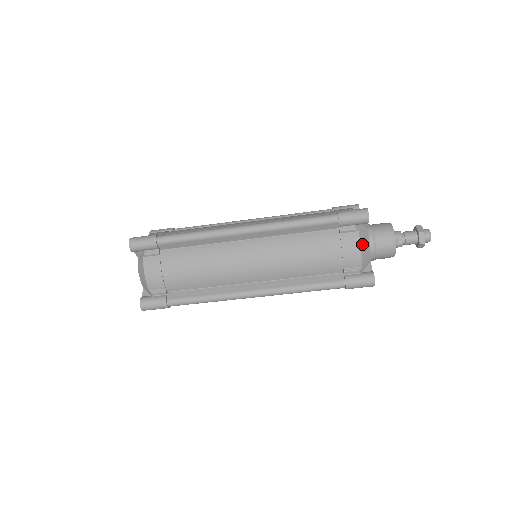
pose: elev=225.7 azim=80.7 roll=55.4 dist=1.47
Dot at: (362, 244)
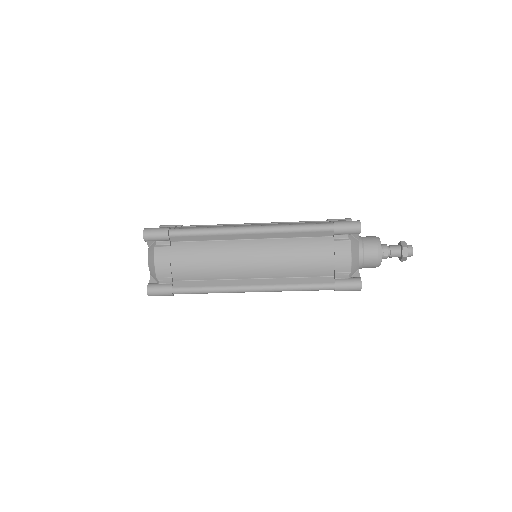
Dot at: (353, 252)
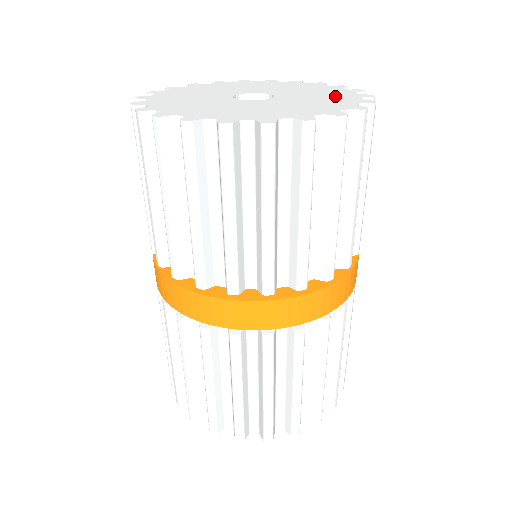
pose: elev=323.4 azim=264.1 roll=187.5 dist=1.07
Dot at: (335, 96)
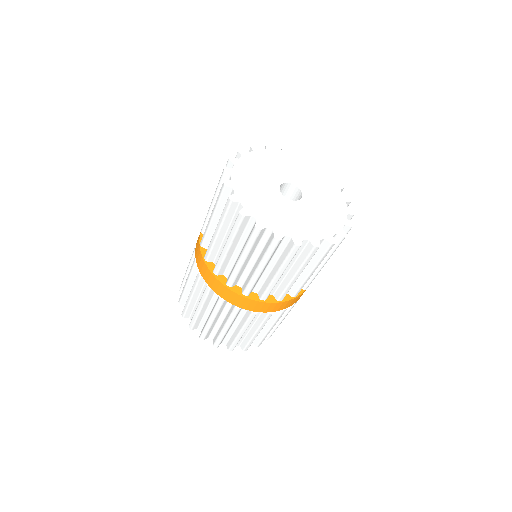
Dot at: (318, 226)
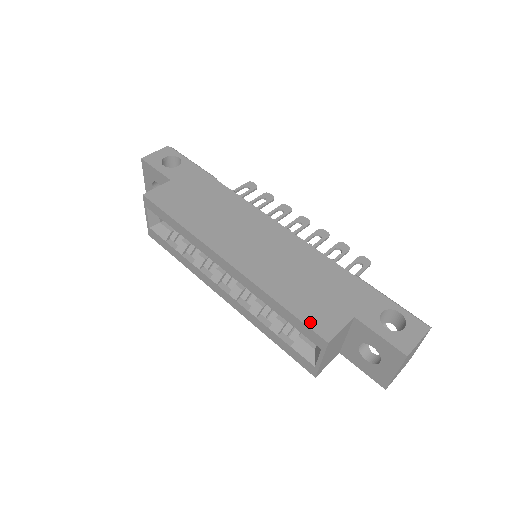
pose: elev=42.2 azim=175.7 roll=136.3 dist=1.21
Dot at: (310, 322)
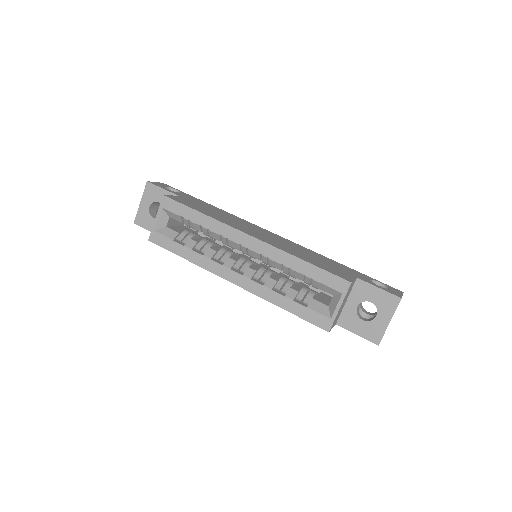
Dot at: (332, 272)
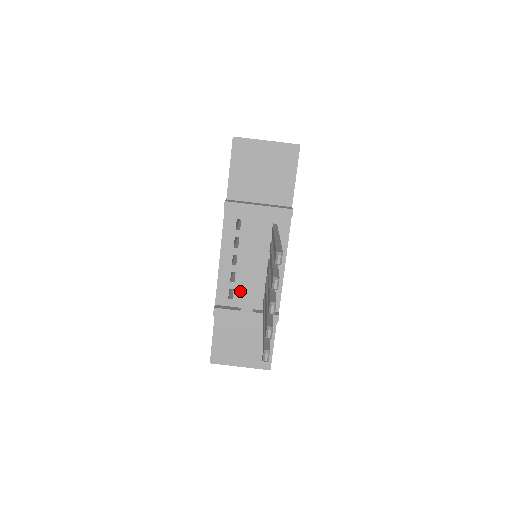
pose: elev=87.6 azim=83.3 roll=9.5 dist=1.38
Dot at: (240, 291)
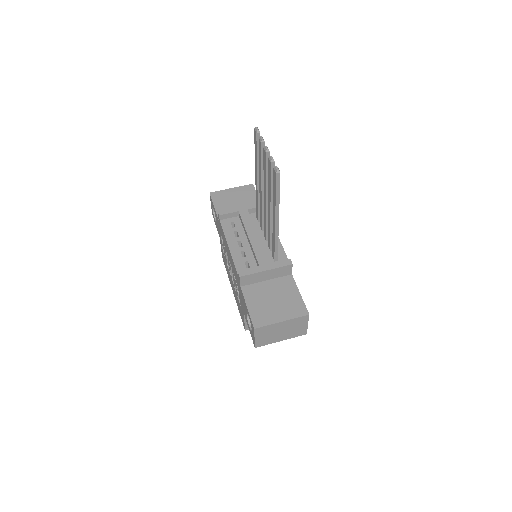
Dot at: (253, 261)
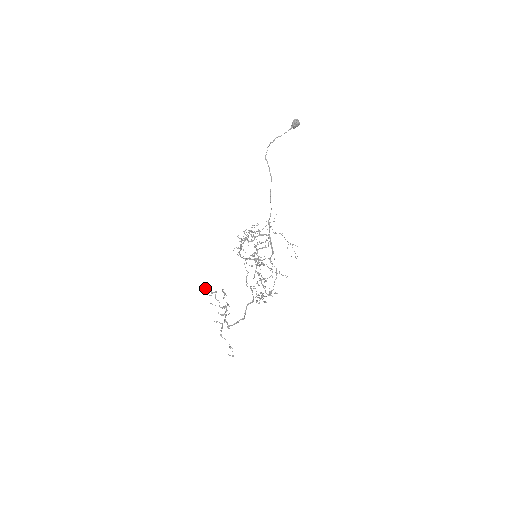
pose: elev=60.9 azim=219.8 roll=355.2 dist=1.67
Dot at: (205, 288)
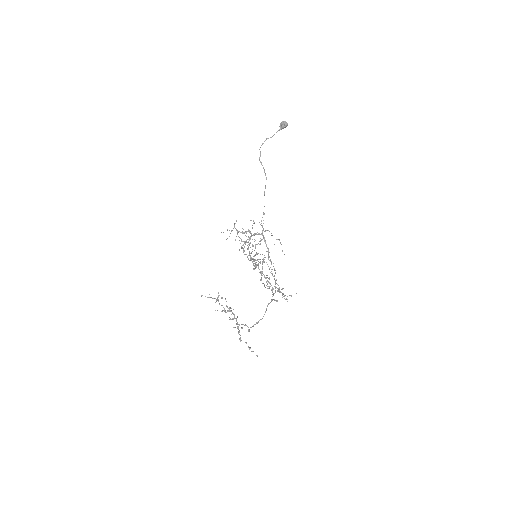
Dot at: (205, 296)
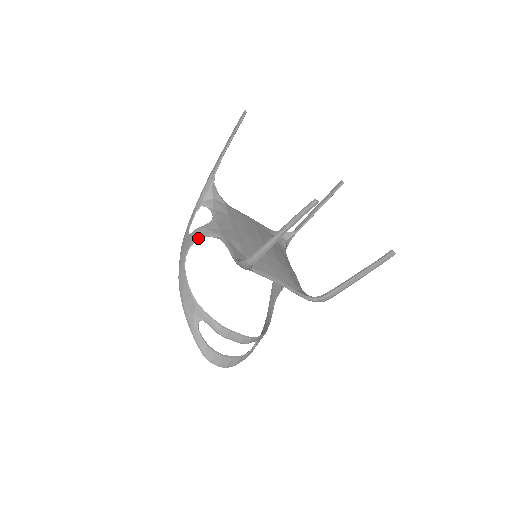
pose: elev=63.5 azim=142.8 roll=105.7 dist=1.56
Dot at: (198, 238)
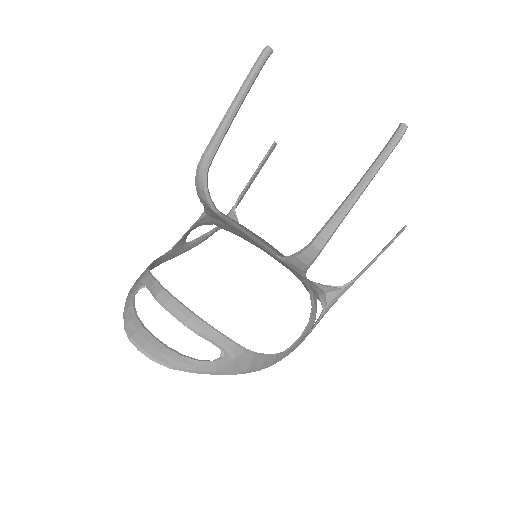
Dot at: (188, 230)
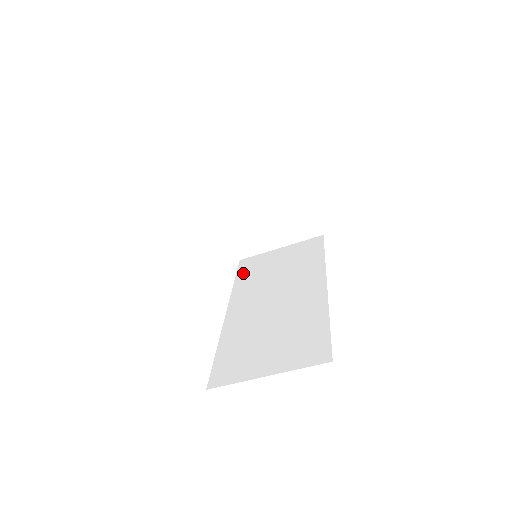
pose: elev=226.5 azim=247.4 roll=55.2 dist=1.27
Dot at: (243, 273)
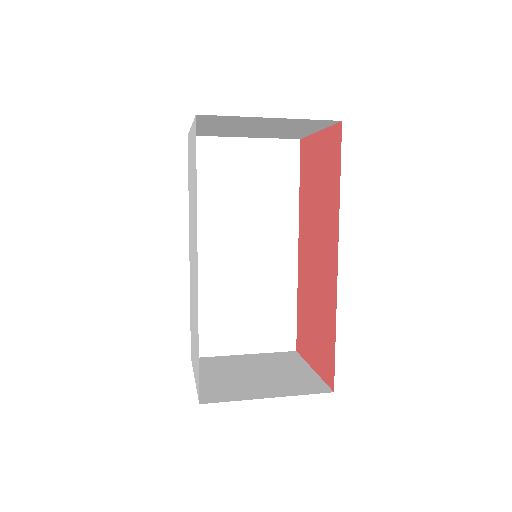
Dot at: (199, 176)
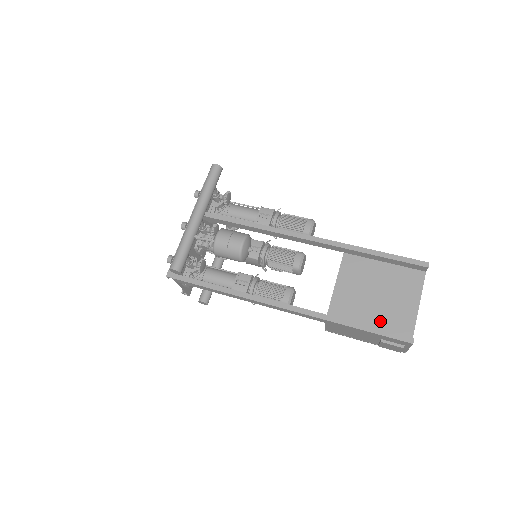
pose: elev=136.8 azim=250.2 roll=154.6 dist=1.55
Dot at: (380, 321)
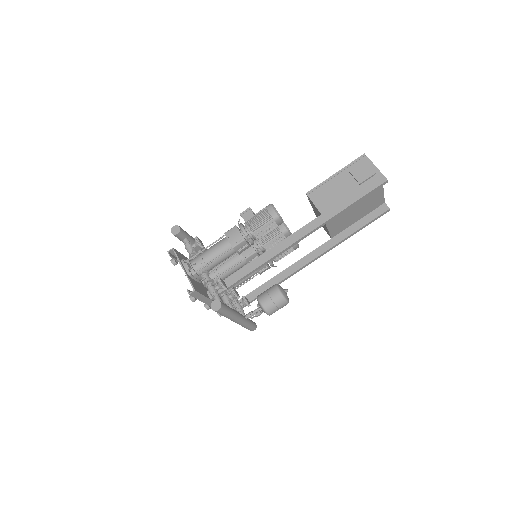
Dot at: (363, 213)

Task objective – Reproduce exactly the lines that open with the one containing "pose: elev=323.4 azim=264.1" and close with the final line above, keeping both ends, and leave the pictures out of your answer.

Task output –
pose: elev=323.4 azim=264.1 roll=187.5 dist=1.07
Dot at: (335, 96)
Dot at: (318, 226)
pose: elev=42.2 azim=175.7 roll=136.3 dist=1.21
Dot at: (310, 322)
Dot at: (332, 272)
pose: elev=87.6 azim=83.3 roll=9.5 dist=1.38
Dot at: (240, 291)
Dot at: (253, 261)
pose: elev=60.9 azim=219.8 roll=355.2 dist=1.67
Dot at: (205, 288)
Dot at: (205, 296)
pose: elev=63.5 azim=142.8 roll=105.7 dist=1.56
Dot at: (198, 238)
Dot at: (188, 230)
pose: elev=226.5 azim=247.4 roll=55.2 dist=1.27
Dot at: (243, 273)
Dot at: (199, 176)
pose: elev=136.8 azim=250.2 roll=154.6 dist=1.55
Dot at: (380, 321)
Dot at: (363, 213)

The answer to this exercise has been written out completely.